The four U.S. housing markets being impacted the most by oversupply

Yahoo Finance reporter Dani Romero joins the Live show with the latest on the U.S. housing market and details on which markets are being most impacted by oversupply.

Video Transcript

SEANA SMITH: Potential homebuyers are getting squeezed by higher mortgage rates, and low inventory levels are keeping prices high in the majority of cities. But Goldman Sachs is out with a new note revealing that of the largest 25 metro areas nationwide, four of them, Austin, Seattle, San Francisco, and Phoenix-- you're looking at them on your screen there-- have higher inventory levels in pre-pandemic, and they're actually dealing with an oversupply. Dani Romero joining us now in studio, and Dani, this is pretty fascinating because we talk about the fact that inventory levels nationwide in most cities are very, very low. What's driving this? What do you think is factoring into this oversupply in those cities?

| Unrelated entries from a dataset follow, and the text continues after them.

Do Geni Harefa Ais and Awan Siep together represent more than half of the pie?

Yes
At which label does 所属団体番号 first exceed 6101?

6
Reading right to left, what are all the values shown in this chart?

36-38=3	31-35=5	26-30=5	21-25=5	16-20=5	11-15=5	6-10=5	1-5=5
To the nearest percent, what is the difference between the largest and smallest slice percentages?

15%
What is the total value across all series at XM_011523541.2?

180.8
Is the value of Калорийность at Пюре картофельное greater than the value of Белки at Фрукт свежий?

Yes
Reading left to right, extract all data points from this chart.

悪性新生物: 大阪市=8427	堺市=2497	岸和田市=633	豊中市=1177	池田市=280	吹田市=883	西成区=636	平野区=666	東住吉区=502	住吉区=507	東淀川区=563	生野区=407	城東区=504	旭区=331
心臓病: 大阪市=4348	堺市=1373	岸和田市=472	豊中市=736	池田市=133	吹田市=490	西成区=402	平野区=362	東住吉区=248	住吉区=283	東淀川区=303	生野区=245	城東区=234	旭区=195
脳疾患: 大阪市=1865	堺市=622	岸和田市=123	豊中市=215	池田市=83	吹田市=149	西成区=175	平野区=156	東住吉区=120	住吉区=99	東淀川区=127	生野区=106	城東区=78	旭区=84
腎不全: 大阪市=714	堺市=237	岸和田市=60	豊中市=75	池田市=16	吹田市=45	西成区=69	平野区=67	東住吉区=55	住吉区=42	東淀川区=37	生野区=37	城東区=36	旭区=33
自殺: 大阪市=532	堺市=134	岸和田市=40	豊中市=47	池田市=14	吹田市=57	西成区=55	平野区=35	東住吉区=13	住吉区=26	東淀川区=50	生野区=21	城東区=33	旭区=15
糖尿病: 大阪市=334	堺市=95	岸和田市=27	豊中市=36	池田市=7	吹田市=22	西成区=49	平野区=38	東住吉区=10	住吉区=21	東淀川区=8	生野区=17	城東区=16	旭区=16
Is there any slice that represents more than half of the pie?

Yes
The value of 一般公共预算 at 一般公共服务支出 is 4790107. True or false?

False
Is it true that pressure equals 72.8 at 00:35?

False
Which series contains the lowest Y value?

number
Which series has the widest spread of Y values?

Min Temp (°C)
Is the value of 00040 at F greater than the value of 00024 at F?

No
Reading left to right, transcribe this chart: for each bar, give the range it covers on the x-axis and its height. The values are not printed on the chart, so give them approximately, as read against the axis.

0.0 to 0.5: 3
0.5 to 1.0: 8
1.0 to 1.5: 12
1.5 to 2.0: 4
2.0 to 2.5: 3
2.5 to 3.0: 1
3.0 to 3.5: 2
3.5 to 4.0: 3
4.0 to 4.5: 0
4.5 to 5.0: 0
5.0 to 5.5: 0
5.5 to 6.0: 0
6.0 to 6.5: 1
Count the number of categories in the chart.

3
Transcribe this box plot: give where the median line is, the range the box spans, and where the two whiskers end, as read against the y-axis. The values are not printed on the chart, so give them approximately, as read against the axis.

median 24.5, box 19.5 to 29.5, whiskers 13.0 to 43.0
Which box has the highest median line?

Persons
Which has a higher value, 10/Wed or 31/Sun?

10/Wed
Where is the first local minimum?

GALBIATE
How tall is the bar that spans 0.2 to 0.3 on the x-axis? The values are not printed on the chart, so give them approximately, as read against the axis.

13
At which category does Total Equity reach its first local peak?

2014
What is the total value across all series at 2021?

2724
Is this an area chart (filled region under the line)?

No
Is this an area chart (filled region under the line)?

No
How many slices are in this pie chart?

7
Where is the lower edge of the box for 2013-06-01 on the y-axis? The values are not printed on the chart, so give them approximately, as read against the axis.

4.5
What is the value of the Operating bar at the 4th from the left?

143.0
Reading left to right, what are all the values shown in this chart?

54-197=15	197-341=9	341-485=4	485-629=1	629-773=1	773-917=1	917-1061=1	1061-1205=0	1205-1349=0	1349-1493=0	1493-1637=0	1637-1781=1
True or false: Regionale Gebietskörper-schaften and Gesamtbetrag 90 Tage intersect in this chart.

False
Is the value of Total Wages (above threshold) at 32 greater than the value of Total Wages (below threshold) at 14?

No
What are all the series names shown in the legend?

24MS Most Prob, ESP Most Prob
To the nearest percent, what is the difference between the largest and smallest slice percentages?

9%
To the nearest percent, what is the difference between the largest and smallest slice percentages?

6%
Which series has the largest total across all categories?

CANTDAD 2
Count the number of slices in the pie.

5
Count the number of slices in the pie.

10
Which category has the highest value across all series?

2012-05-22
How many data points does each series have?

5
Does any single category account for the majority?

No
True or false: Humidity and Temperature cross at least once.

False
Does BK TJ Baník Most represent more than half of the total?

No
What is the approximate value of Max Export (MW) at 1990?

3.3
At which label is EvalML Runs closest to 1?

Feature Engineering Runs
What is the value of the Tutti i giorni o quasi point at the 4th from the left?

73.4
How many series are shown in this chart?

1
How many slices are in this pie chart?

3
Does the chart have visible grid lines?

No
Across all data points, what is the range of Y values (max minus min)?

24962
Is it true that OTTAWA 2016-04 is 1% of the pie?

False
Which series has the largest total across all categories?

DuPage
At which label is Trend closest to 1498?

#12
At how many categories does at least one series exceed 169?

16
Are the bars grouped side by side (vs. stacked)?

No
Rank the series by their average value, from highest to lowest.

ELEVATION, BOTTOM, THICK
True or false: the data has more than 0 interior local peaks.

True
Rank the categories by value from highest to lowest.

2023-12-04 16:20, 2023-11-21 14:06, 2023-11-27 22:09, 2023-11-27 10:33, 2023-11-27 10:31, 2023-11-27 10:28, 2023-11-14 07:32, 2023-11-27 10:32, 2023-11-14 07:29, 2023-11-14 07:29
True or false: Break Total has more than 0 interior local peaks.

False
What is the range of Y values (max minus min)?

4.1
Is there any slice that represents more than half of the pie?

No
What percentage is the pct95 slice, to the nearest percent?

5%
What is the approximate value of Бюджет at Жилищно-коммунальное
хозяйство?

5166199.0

DANI ROMERO: Seana, just not a pretty picture for the West Coast and the Southwest region. Like you said, supply is outpacing demand. So for example, if we move over to the West Coast and San Francisco specifically, it's one of the most expensive cities in America. And home values have drastically declined. Another reason is that the pandemic caused a massive exodus of residents looking for more space, affordable housing in other towns. And you also have to realize that San Francisco is part of Silicon Valley, and the tech industry has been hit by massive tech layoffs. And even though these workers are finding other jobs in other markets, it's still impacting the region.

The good news, though, is that home prices have fallen in this area in San Francisco, so there's not really much competition, which is a really big incentive for sellers, right, to bring buyers into that market. Now, if we move over to Phoenix, Arizona, home prices there have also fallen-- home sales, excuse me, have fallen there, really cooling off from the pandemic frenzy that we saw, right, due to those higher mortgage rates.

And we saw mortgage rates bounce back up towards that 6%, really crushing home buying activity for the moment. But Goldman Sachs does note that the housing outlook looks less dire. And they're expecting that home prices will fall around 6.1%, as mortgage rates head toward that 6.5%. The issue, though, still remains that there is just a big supply of multifamily units, which will really challenge the rental market.

DAVE BRIGGS: It's interesting. Those four cities that you mentioned there, the people you worry about are the ones that bought at peak COVID prices. They're going to get crushed in that two-year period. But the people that brought prior to it are still going to see an increase over that period because prices went up larger than the numbers we showed. I don't know if that makes a whole lot of sense to you, but--

SEANA SMITH: I'm following.

DAVE BRIGGS: --the people that brought prior to that massive increase, they're going to be fine. Their price is still up over a three-year period. If you bought right in the middle, oh, boy, you're getting crushed.

SEANA SMITH: Need some time for the values to get back up.

DANI ROMERO: Yeah, but they're still making some profit off of what they bought, yeah.

DAVE BRIGGS: Interesting. Dani, thank you so much. Appreciate that. Have a good weekend.